The Environmental Protection Agency’s (EPA’s) proposed Clean Power Plan (CPP) will cut power CO2 emissions to levels not seen since the 1980s in addition to giving a big boost to renewables at the expense of coal, the Energy Information Administration (EIA) said this week.
In its “Analysis of the Impacts of the Clean Power Plan” report released on May 22, the EIA took its Reference Case assumptions in the 2015 Annual Energy Outlook and considered how the CPP would affect its projections. While the Reference Case has CO2 emissions staying more or less flat at around 2,300 million metric tons through 2040, the CPP would cut them to 1,500 million metric tons by 2025, a level the U.S. last saw in the early 1980s. Power sector CO2 emissions would be 25% below 2005 levels in 2020 and 34% below 2005 levels in 2030.
The EIA noted that because the CPP emission standards are constant after 2030, fossil generation could grow beyond 2030 as long as the same average emissions rate is maintained (i.e., renewables grow along with it). Thus, the revised model predicted that emissions would grow slightly after 2030 and would be 30% below 2005 levels by 2040 because continued growth in electricity demand would lead to additional generation from fossil fuels.
The EIA also considered the effects were emissions targets to decrease after 2030, in which case levels in 2040 would instead be 45% below 2005 levels.
The effect on the power mix would be to accelerate the transition toward natural gas and renewable generation, with coal giving up most of those increases.

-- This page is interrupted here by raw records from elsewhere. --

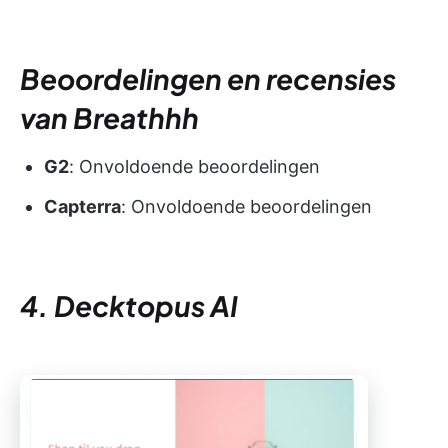
Beoordelingen en recensies
van Breathhh
G2
: Onvoldoende beoordelingen
Capterra
: Onvoldoende beoordelingen
4. Decktopus AI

Under the EIA’s Reference Case, renewables and gas would grow to 18% and 31% of the mix by 2040, with coal falling to 34%. The CPP would boost renewable’s share to 27%, while gas would increase to 29% and coal would fall to 26% (Figure).

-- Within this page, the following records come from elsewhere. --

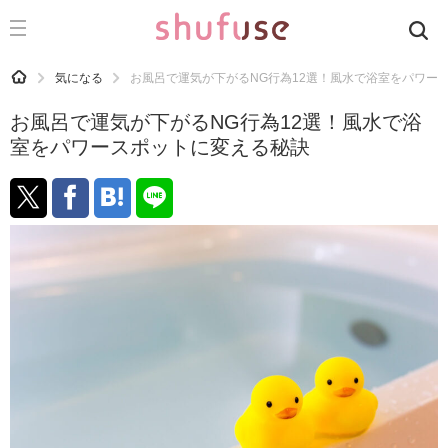
CATEGORY
記事カテゴリ
HOME
気になる
お風呂で運気が下がるNG行為12選！風水で浴室をパワー
気になる
お風呂で運気が下がるNG行為12選！風水で浴
運気
室をパワースポットに変える秘訣
洗濯
生活の知恵
お金
掃除
マナー
趣味
食材辞典
おすすめ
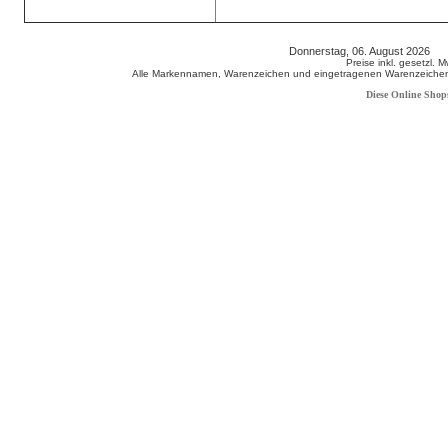
Donnerstag, 06. August 2026 8
Preise inkl. gesetzl. 
Alle Markennamen, Warenzeichen und eingetragenen Warenzeichen s
Diese Online Shop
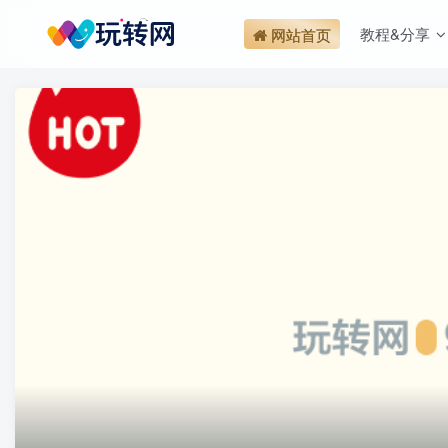
教程&分享
网站首页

1. The Clean Power Plan is likely to give a big boost to renewable generation and gas, according to the Energy Information Administration (Source: EIA).

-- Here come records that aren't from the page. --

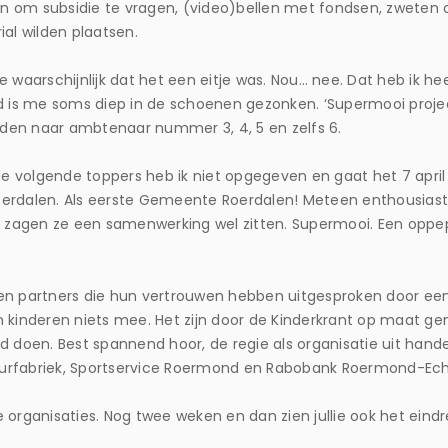
om subsidie te vragen, (video)bellen met fondsen, zweten
ial wilden plaatsen.
llie waarschijnlijk dat het een eitje was. Nou… nee. Dat heb ik 
s me soms diep in de schoenen gezonken. ‘Supermooi project, 
den naar ambtenaar nummer 3, 4, 5 en zelfs 6.
 de volgende toppers heb ik niet opgegeven en gaat het 7 apri
oerdalen. Als eerste Gemeente Roerdalen! Meteen enthousias
SI zagen ze een samenwerking wel zitten. Supermooi. Een oppe
en partners die hun vertrouwen hebben uitgesproken door een
 kinderen niets mee. Het zijn door de Kinderkrant op maat gem
d doen. Best spannend hoor, de regie als organisatie uit hand
tuurfabriek, Sportservice Roermond en Rabobank Roermond-Echt 
organisaties. Nog twee weken en dan zien jullie ook het eindre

Nuclear would be largely unaffected by the CPP, shrinking slightly to 16% under both scenarios. However, the EIA considered another option under which new nuclear plants were treated the same as other carbon-free generation, something the industry is lobbying hard for. Under this scenario, nuclear capacity would grow from the current 105 GW to 121 GW in 2040, maintaining a 19% share through 2040 at the expense of slightly smaller growth in gas and renewables.